--- Start Input for this task ---

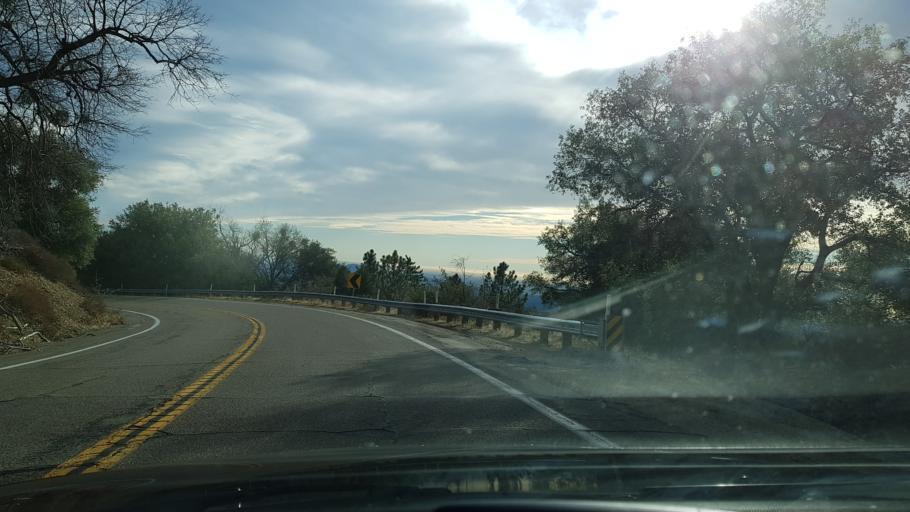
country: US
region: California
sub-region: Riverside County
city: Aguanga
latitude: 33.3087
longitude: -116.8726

--- End Input for this task ---
--- Start Input for this task ---

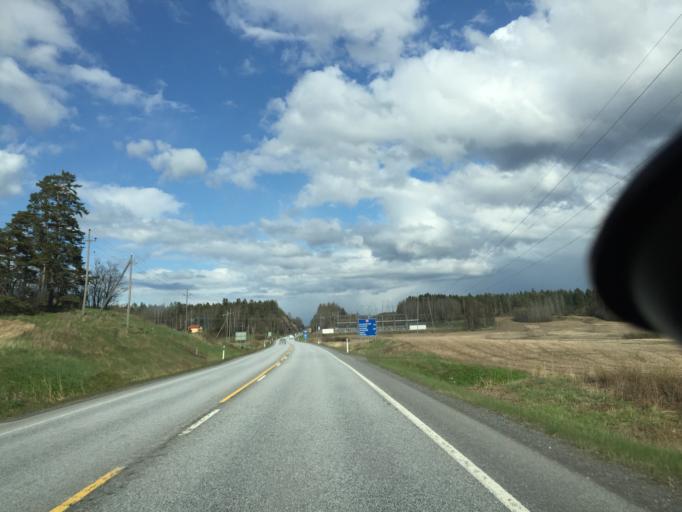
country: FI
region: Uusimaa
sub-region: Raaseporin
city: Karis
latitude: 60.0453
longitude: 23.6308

--- End Input for this task ---
--- Start Input for this task ---

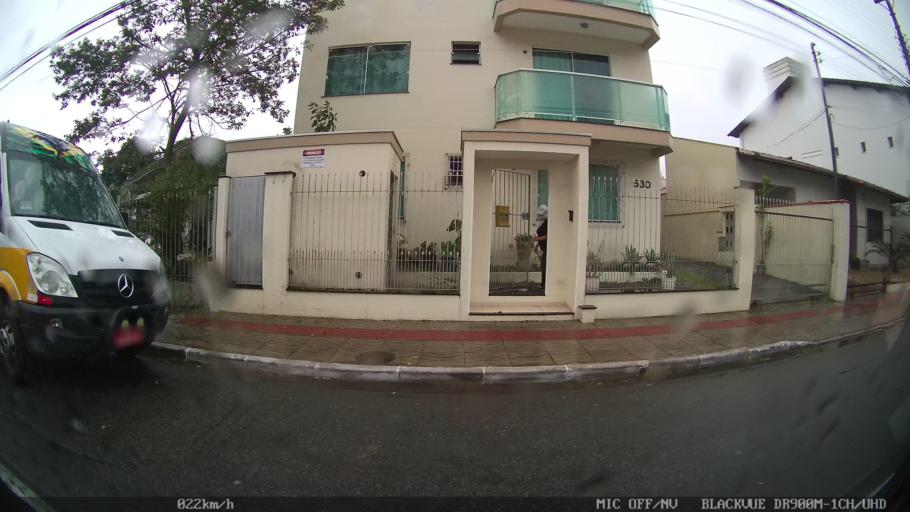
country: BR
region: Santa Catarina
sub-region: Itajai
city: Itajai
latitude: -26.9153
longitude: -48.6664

--- End Input for this task ---

### Stated exercise
Please count the lines in the entries above that contain the string "region", treating uppercase and lowercase as different, and reply with only that number.

### Answer to this exercise
6